Eric, not having the strongest Jewish background and instinctively trying to ignore past events that were difficult for him to deal with, neglected paying too much attention to when exactly this Hebrew anniversary of his mother's death actually fell out.
But, when he woke up to Samson's usual cry and found him freezing cold and limp (but alive), he was reminded immediately what it means to deal with the death of a loved one. Eric picked him up and tried to feed him, but he refused. He held him gently as he was barely breathing. He could not believe what he was seeing. He was looking down at his poor kitten and seeing his mother all over again. He looked at this unfortunate, innocent baby animal and apologized over and over again for not doing an even better job than he did. He begged it for forgiveness, and prepared to take him back to the vet.
Eric brought Samson back to the vet in the same box in which he had received him. He set the box down on the vet's table, and told him to help.
"There is nothing to do; he won't live," the vet told him.
"I know . . . he needs another kind of help," Eric said.
The vet agreed, but insisted that Eric leave him there, but Eric refused. Then he insisted that Eric at least leave the room, but Eric refused again. Then Eric watched him fill a needle, and a minute later Samson was quietly laid in his box.
Eric bawled like a child, and the vet tried to console him:
"You did the very best you could. I am sure of it. I tell you the truth, there is no food on the market, no human being in the world that could have replaced this cat's mother. There is nothing in this world that can replace anyone's mother, ever." He went on for another five minutes softly telling Eric how mothers are so important, and never in our lives will there ever be a replacement, and Eric just kept filling up one paper towel after another. He knew the vet was right. Never in his life could he really have replaced Samson's mother, and never in his life will he have a real replacement for his own mother.

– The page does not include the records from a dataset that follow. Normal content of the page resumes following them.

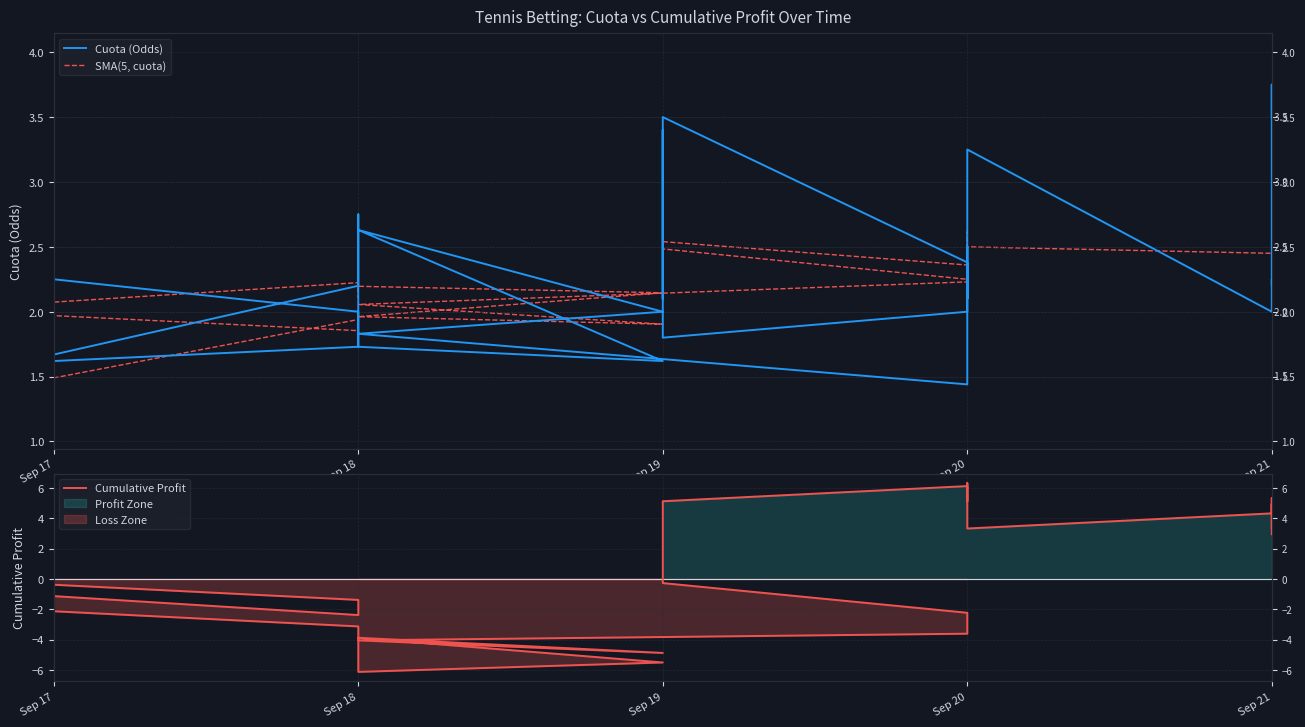

Between which two adjacent categories do Cumulative Profit and Cuota (Odds) first intersect?

Sep 19 and Sep 19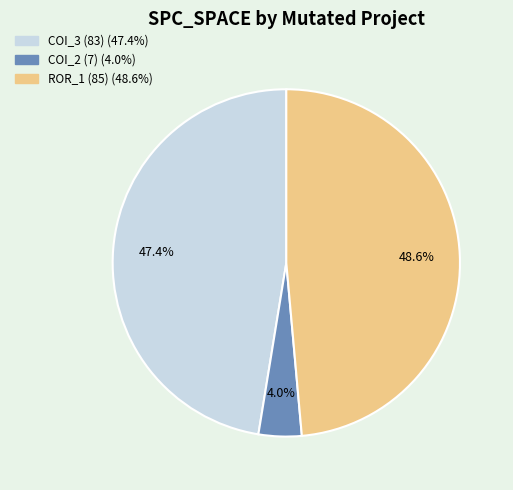

Is there any slice that represents more than half of the pie?

No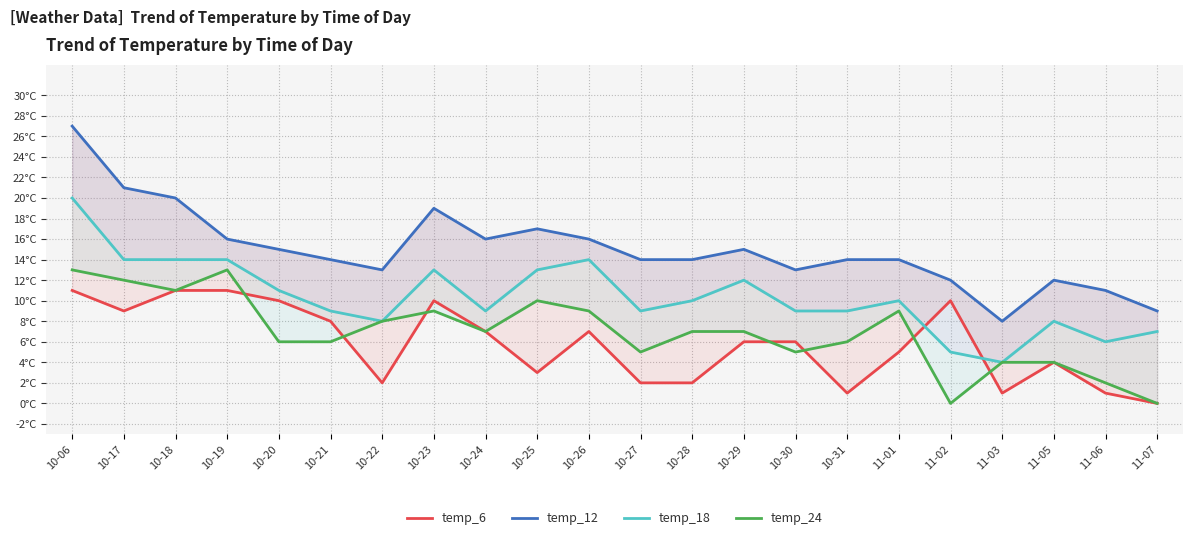

What is the average value of the temp_12 series?

15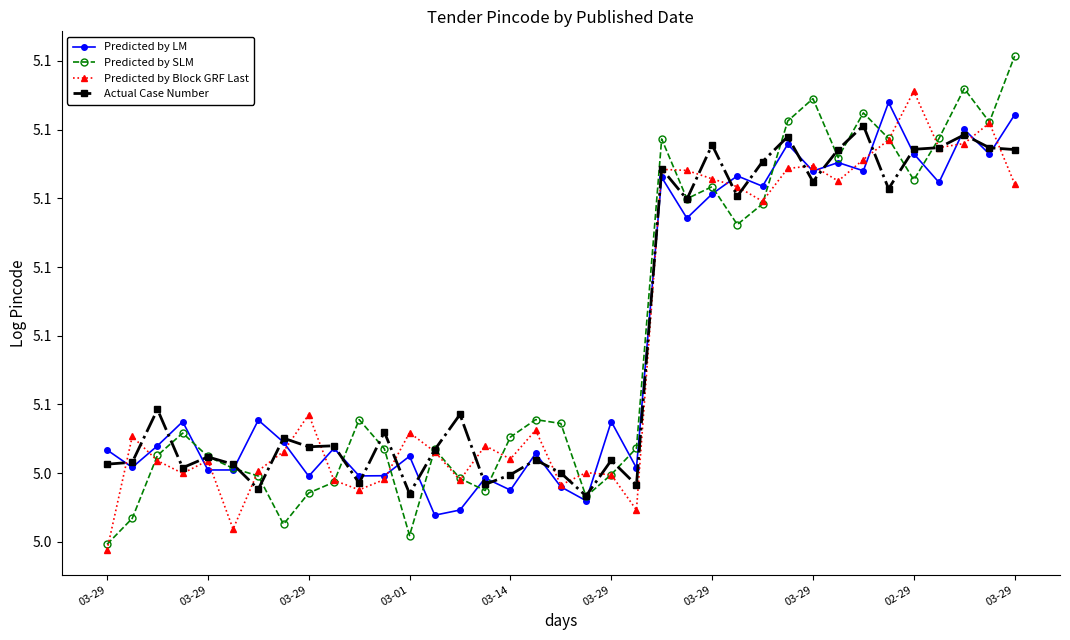

Does the chart have visible grid lines?

No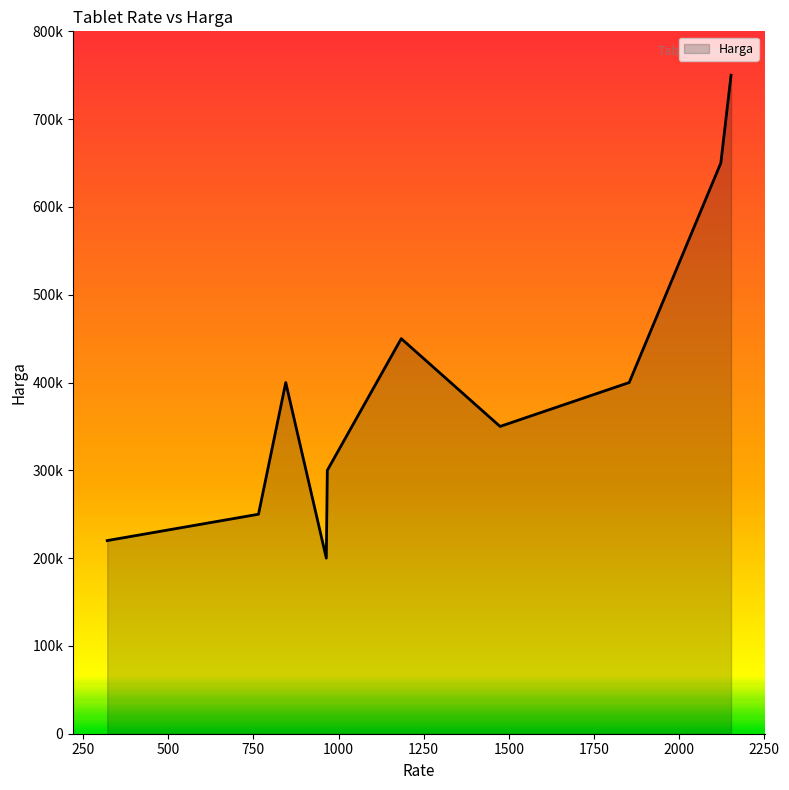

Does the chart have visible grid lines?

No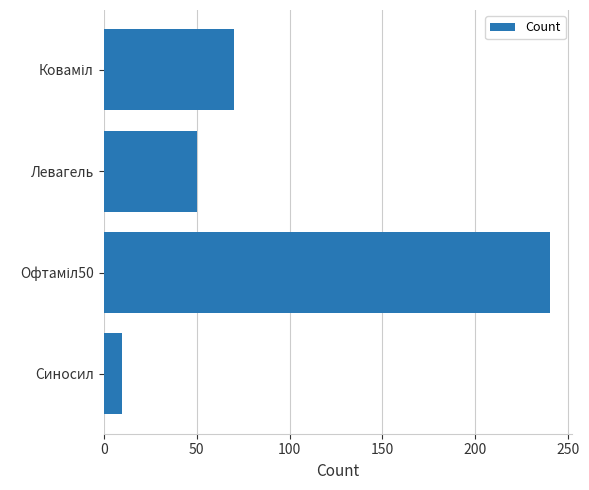

Count the number of data series in this chart.

1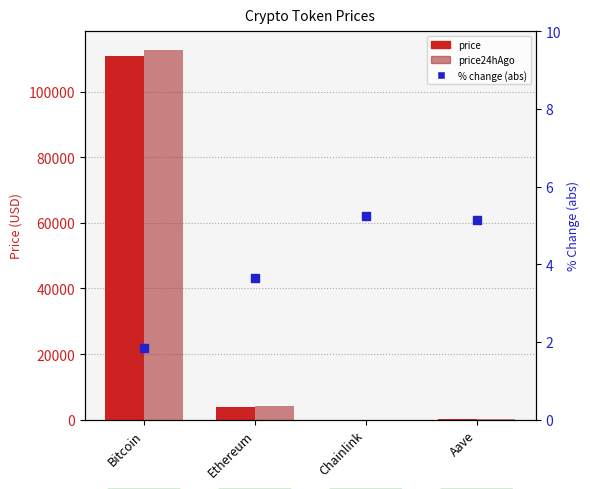

What are all the series names shown in the legend?

price, price24hAgo, % change (abs)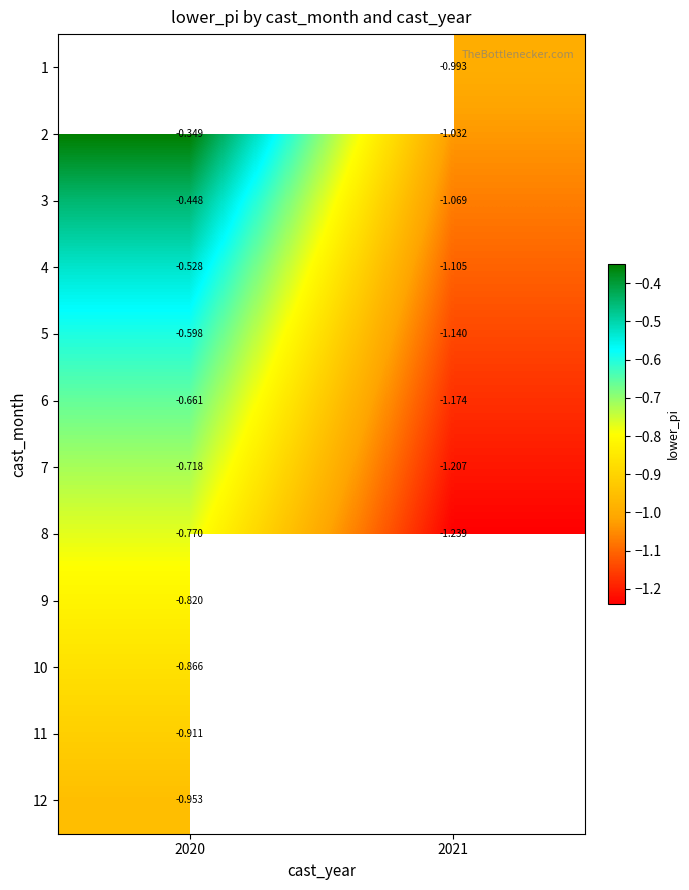

Is the value of 8 at 2021 greater than the value of 10 at 2020?

No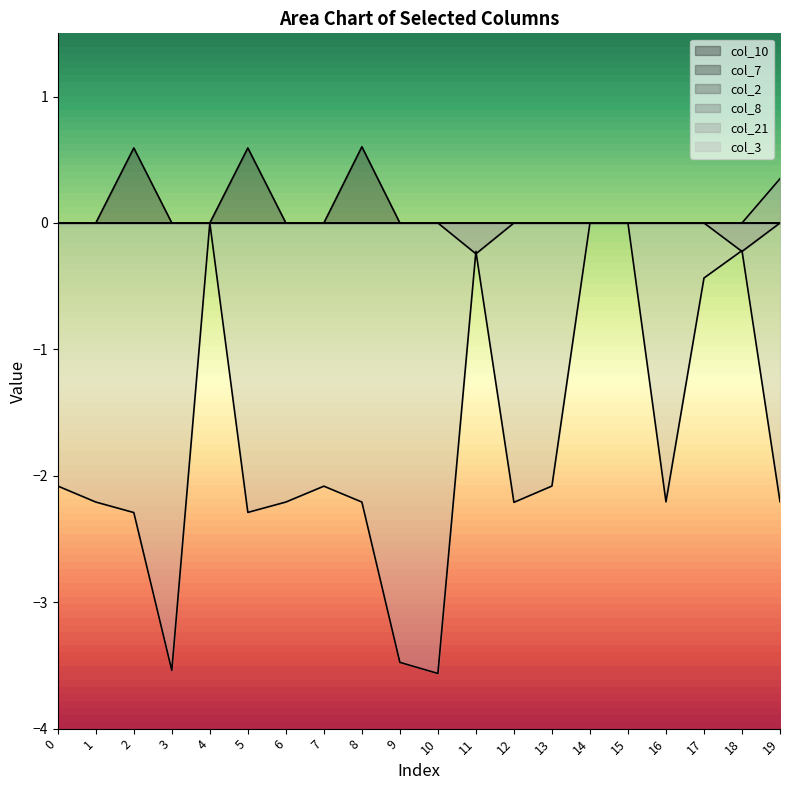

Reading right to left, what are all the values shown in this chart?

col_7: 0.0	0.0	0.0	0.0	0.0	0.0	0.0	0.0	0.0	0.0	0.0	0.6	0.0	0.0	0.6	0.0	0.0	0.6	0.0	0.0
col_8: 0.0	-0.2	0.0	0.0	0.0	0.0	0.0	0.0	-0.2	0.0	0.0	0.0	0.0	0.0	0.0	0.0	0.0	0.0	0.0	0.0
col_21: 0.4	0.0	0.0	0.0	0.0	0.0	0.0	0.0	0.0	0.0	0.0	0.0	0.0	0.0	0.0	0.0	0.0	0.0	0.0	0.0
col_3: -2.2	-0.2	-0.4	-2.2	0.0	0.0	-2.1	-2.2	-0.2	-3.6	-3.5	-2.2	-2.1	-2.2	-2.3	0.0	-3.5	-2.3	-2.2	-2.1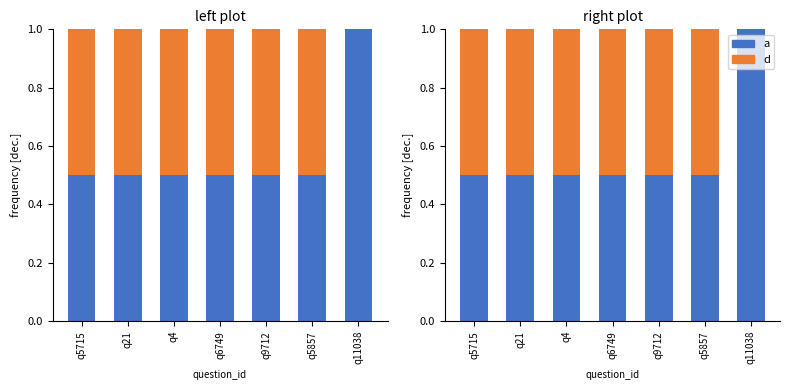

What position from the right is q11038?

1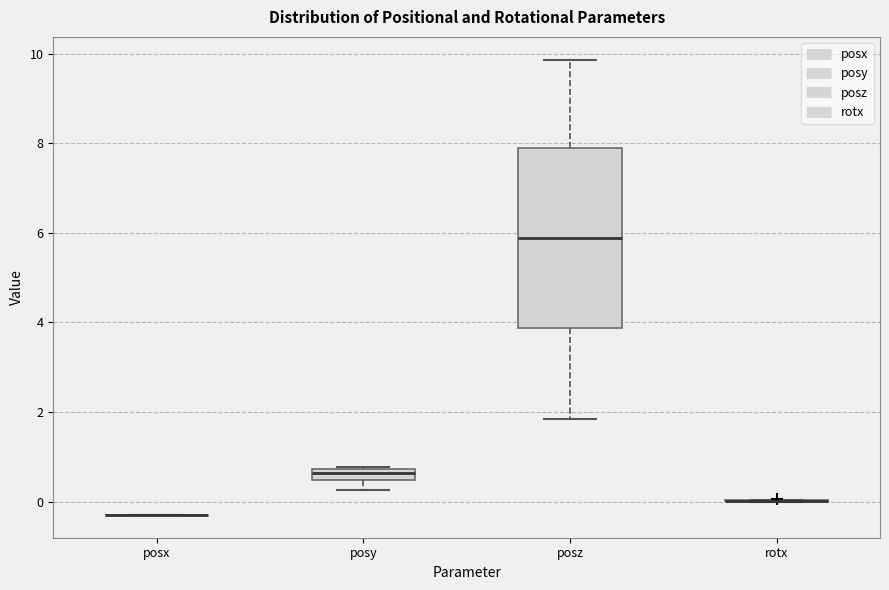

Comparing the boxes themselves (not the whiskers), which one is the tallest?

posz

He took Samson back with the box to his dormitories, and picked out a nice sunny spot under a tree where he could bury him. He brought along a spoon and dug a hole of perfect depth, lowered him in, and refilled the hole. He cut out a piece from the box for a tombstone, and wrote on it a long message.
Next, Eric thought to conduct a bit of a Jewish funeral service and made sure to read the "Kaddish" and to think about both this poor kitten and his poor mother.